Hamburgers were bungled, assembled, and dissected at the Argonne National Laboratory’s Rube Goldberg Machine contest last Friday, as six teams of local high school students competed to build hamburgers using handmade machines at the Chicago Children’s Museum at Navy Pier.
The contest is named after cartoonist Rube Goldberg, famous for his comics depicting complicated machines that do simple tasks. In the spirit of Goldberg, teams are assigned a different task each year and must design and create a complex contraption from diverse materials to accomplish their goal. This year they were asked to build a machine that could assemble a hamburger in over twenty steps.
“The true spirit of the contest is to do it as mechanically as possible. The idea that these machines could work was not something Rube Goldberg could ever have imagined,” said Elaine Bentley, the museum’s manager of family programs.

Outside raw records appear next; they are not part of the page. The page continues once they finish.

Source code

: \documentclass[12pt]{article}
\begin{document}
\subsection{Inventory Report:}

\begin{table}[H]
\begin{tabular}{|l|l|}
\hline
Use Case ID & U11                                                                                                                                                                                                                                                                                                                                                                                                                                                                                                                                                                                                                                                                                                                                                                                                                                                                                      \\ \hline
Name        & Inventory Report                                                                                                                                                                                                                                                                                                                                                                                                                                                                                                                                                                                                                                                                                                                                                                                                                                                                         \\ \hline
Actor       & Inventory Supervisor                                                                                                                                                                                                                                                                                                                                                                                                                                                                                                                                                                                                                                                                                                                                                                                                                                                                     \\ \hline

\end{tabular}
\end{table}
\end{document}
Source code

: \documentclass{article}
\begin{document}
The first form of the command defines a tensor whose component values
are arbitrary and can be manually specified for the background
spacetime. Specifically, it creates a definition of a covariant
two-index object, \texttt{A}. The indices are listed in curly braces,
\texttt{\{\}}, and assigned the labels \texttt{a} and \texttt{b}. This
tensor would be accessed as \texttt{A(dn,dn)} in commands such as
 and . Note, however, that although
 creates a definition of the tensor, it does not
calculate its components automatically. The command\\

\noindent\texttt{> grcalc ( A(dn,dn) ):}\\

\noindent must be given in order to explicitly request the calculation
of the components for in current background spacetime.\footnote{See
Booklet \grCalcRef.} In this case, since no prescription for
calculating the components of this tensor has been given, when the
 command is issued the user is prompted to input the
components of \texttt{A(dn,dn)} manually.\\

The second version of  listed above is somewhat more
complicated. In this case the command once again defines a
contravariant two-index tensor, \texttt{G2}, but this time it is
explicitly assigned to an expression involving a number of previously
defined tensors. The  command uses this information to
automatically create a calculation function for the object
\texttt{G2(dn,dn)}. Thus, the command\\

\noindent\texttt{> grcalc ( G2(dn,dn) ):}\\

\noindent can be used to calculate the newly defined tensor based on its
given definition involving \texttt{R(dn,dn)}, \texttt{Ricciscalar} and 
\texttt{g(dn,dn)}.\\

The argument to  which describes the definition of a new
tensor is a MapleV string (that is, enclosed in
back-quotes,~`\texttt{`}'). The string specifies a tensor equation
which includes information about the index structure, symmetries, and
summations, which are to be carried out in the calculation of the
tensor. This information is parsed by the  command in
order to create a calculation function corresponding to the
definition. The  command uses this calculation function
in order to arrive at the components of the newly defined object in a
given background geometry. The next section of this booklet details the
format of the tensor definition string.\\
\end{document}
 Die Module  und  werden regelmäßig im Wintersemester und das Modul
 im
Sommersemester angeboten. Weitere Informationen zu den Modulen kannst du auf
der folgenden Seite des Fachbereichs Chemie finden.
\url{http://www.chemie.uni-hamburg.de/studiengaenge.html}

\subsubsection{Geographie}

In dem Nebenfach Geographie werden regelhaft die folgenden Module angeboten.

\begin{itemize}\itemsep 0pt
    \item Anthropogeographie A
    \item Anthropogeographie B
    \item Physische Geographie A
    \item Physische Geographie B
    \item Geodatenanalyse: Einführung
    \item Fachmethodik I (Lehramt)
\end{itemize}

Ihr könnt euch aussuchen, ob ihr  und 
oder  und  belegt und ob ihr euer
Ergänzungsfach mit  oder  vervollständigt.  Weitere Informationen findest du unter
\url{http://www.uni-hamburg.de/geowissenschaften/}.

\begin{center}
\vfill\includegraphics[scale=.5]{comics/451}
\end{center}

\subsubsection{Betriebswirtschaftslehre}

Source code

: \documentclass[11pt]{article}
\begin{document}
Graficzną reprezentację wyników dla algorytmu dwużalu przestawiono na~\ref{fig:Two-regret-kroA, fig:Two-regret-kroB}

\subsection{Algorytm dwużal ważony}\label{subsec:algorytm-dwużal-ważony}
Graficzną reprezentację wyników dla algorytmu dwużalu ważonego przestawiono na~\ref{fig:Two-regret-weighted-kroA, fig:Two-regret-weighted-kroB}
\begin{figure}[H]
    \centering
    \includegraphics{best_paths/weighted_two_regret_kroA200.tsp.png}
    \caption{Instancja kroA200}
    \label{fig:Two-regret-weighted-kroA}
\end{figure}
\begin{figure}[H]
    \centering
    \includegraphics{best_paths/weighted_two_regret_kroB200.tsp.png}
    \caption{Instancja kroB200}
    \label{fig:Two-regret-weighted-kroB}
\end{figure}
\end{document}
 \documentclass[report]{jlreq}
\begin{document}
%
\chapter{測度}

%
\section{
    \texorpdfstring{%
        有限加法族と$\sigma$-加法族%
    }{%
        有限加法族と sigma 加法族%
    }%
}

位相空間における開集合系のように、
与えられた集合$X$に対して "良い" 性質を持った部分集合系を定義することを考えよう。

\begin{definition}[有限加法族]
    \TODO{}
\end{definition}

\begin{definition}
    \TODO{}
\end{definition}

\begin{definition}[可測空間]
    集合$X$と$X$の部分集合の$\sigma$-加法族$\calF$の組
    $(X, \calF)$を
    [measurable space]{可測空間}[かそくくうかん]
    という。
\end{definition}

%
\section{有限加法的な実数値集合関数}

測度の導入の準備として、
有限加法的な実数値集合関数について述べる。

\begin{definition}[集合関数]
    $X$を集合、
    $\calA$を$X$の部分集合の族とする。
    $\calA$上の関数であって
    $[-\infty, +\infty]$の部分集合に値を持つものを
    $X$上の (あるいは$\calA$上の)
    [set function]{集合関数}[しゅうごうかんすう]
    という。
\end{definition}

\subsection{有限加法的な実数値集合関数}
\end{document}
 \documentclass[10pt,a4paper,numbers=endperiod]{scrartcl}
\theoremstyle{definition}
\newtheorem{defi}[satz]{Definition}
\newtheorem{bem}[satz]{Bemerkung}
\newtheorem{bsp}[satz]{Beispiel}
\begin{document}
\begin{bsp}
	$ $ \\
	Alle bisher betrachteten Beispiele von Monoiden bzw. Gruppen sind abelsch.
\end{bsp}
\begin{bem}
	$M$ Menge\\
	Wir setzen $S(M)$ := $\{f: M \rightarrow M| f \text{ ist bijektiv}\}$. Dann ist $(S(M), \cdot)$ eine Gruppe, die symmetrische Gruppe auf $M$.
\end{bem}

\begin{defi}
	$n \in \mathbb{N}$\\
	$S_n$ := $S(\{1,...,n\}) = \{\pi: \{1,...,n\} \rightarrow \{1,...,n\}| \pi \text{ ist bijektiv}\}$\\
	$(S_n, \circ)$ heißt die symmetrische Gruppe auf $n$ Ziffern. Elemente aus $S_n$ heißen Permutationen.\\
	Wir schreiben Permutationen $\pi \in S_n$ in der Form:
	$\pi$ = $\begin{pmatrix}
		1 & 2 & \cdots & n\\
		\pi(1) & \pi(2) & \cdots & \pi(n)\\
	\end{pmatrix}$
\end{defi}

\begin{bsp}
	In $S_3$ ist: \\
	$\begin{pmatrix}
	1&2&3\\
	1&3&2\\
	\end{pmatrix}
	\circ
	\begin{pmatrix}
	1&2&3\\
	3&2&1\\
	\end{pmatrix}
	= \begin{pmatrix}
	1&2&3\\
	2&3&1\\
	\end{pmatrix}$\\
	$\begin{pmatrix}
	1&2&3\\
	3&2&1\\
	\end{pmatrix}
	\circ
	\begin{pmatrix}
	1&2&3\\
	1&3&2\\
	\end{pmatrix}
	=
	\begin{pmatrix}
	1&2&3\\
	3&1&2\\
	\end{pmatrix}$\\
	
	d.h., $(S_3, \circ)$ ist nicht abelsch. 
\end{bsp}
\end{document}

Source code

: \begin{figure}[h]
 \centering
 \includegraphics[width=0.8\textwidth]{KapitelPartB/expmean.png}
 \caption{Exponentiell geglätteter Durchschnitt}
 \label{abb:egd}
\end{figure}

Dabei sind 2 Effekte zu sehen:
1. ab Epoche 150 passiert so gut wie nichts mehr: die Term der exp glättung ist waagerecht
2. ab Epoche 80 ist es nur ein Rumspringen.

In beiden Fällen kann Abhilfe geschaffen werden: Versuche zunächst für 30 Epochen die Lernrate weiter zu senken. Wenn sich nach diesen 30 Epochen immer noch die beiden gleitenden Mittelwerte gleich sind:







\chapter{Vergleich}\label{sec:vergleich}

The goal of Argonne’s annual contest is to expose students to challenges that they might face in possible science or engineering careers, said David Baurac, Argonne spokesperson.
“We want them to see how fun it is to solve science and engineering problems in a group setting. That’s what being a scientist or engineer is like in the real world,” he said.
The top three Chicago-area teams go on to compete against downstate teams at a state-wide tournament to be held at Navy Pier next month.
Students from defending state champion Wilmington High School won first place for best machine. Wilmington team member Zack Van Duyne said they worked on their machine for two months.
“We’re really proud of what we’ve done,” he said. “We all learned more about engineering and teamwork.”
Using creativity and working with random materials to build the contraption will prove valuable experience for Van Duyne, who said he wants to be an architect.
Rube Goldberg contests are held around the country, but Argonne was the first organization to sponsor the contest in the Chicago area. Bentley said that the laboratory wanted to encourage learning, ensuring that the contest’s first place trophy was bigger than most sports trophies.
“Argonne wanted the Rube Goldberg teams to go back with their huge trophies and say brains matter,” she said.
The contest draws a crowd of spectators each year. This year, several elementary school teachers brought their classes to watch the competition.
“It’s a great modeling experience for younger kids to see,” Bentley said. “It’s a wonderful blend of self-expression and science.”